Elsewhere on the record, though, it’s hard to see what Mogwai is going for. “San Pedro”, for all its lean rocking power, lacks the rich layering that make other songs work. It’s got an immediate kick, sure, but it resonates less than, say, “White Noise”. “Letters to the Metro” tries for the same moody downshift as “Death Rays”, but sounds more sleepy than dreamy. “Mexican Grand Prix” stands as the biggest left-turn on the record, employing an electro-krautrock feel in the midst of all these heavy rock songs. In execution, unfortunately, it feels too under control.

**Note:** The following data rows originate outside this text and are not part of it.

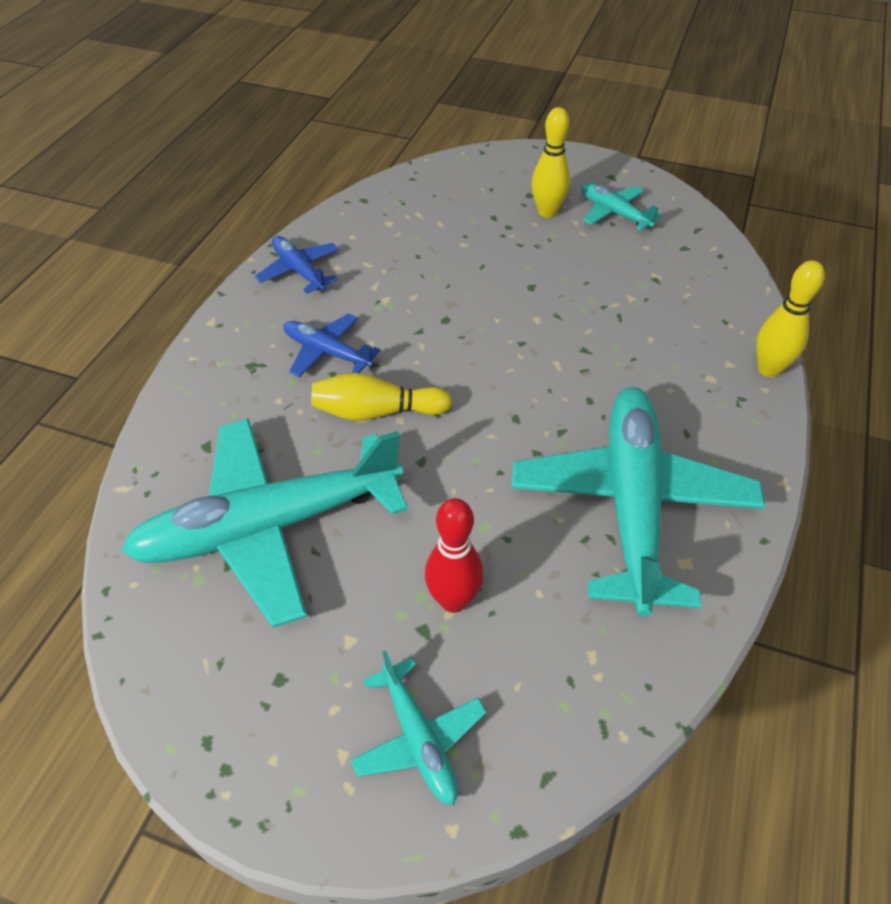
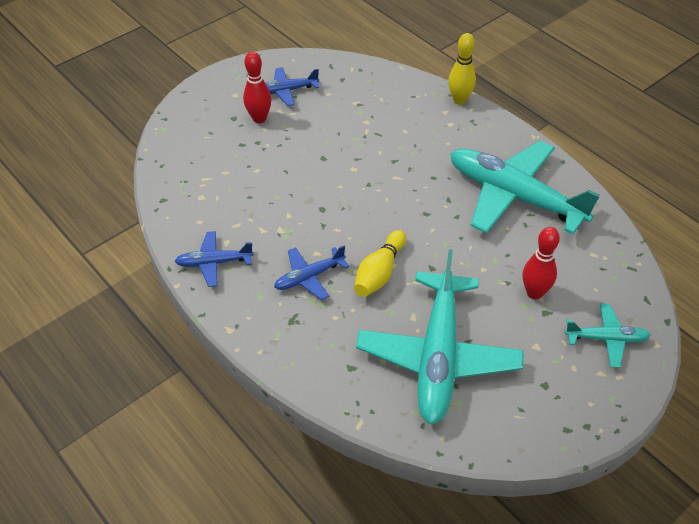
camera: 60 degrees left, 0 degrees up
(547, 212) = (259, 118): yellow bowling pin -> red bowling pin
(614, 213) = (286, 91): turquoise plane -> blue plane

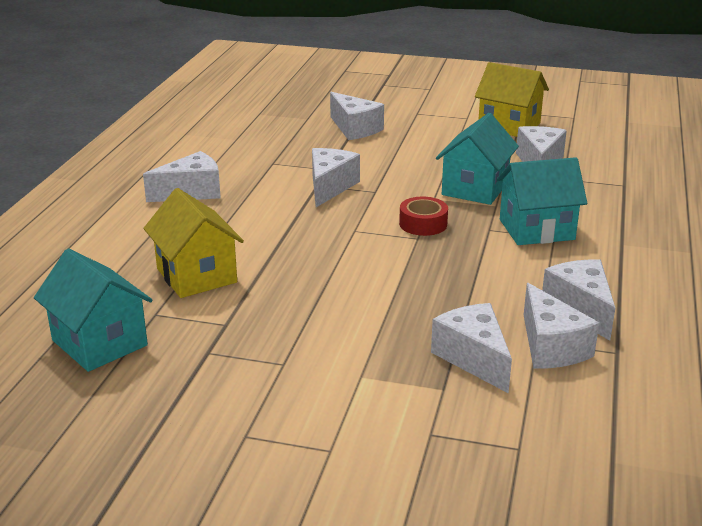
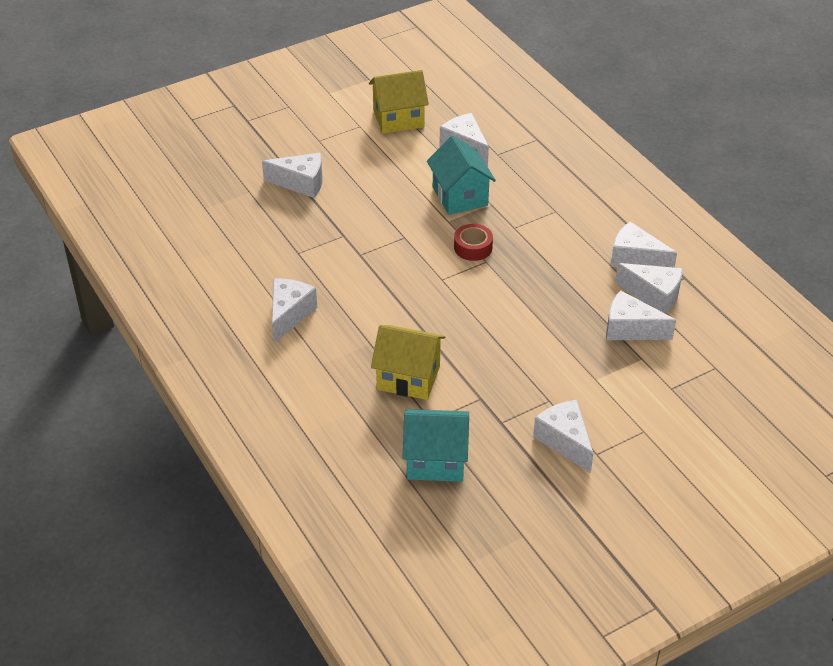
camera: 45 degrees left, 15 degrees up
(330, 187) = (371, 251): white cheese -> white cheese (565, 441)
(536, 229) = (539, 211): turquoise house -> none

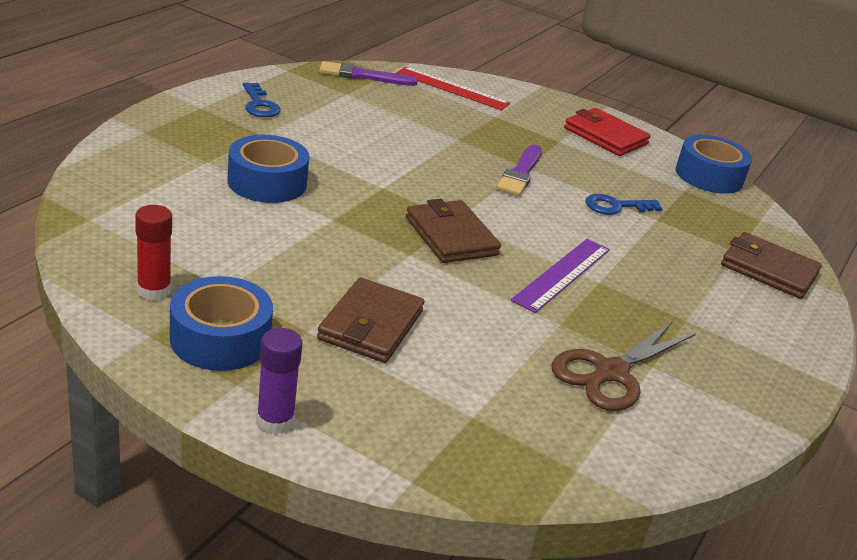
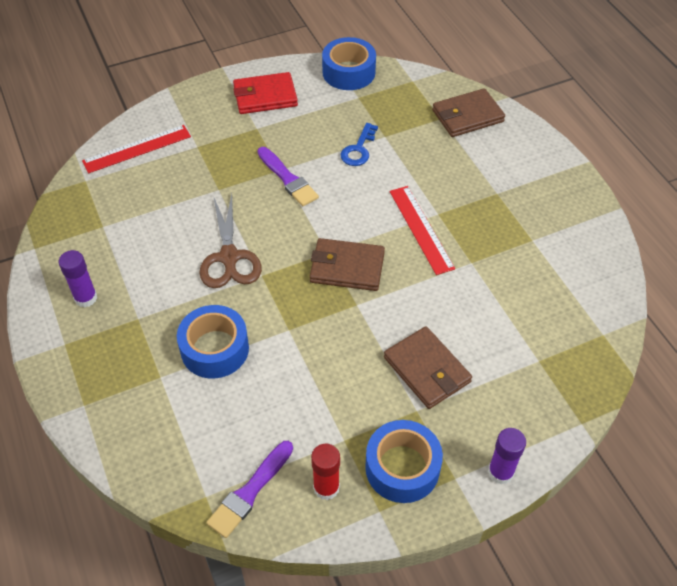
camera: 50 degrees left, 20 degrees up
(259, 105) = (86, 298): blue key -> purple glue stick
(362, 76) = (78, 199): purple brush -> purple brush (250, 492)
(562, 274) = (421, 229): purple ruler -> red ruler
(610, 373) = (529, 265): brown scissors -> brown scissors (229, 258)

The effects-heavy vocals play as more of a distraction than anything, and other than serving as a quick tone shift early in the record, it’s relatively forgettable.

Make no mistake, Hardcore Will Never Die, But You Will is better than the band’s two previous records. It’s got an intangible vitality to it, a fire under its ass that gives these songs some jolt. That doesn’t mean, however, that it eliminates wholly the troubles they ran into on those albums. Back when they made Come on Die Young, the band had an exploratory sound. Songs frayed along the edges; they didn’t wrap themselves up neatly. You could hear the band wandering out into the sonic layers they made, looking for the next one, or the right hole to tear in the ones they had. They’re not workman-like here, but there is something professional, maybe refined, about their sound now. They aren’t working out new muscles so much as they’re toning and flexing the ones they have. That doesn’t make these songs bad, or even boilerplate. Mogwai is good enough at what they do to keep it fresh enough, but when they’re not exploring as much on record, we get less to listen for in the bargain.

Still, closer “You’re Lionel Richie” — hilarious title and all — reminds us why we love Mogwai. It stretches out to eight-and-a-half minutes and catches us off-guard with its quiet build, if only because it bottoms out into a negative space the rest of the record never uses. From there, we get the grimiest, darkest chunk of rumbling sound the band offers here. It drags itself, trudging and growling, for as long as it can before it fades out in bleary squalls. It’s the Mogwai that you’ve almost heard on the rest of the record, the one you were waiting for. It’s clear their hard core — that post-rock aesthetic — has not died, but if they don’t channel it like this a little more in the future, then they’re right about one thing: That post-rock sound will surely outlast them.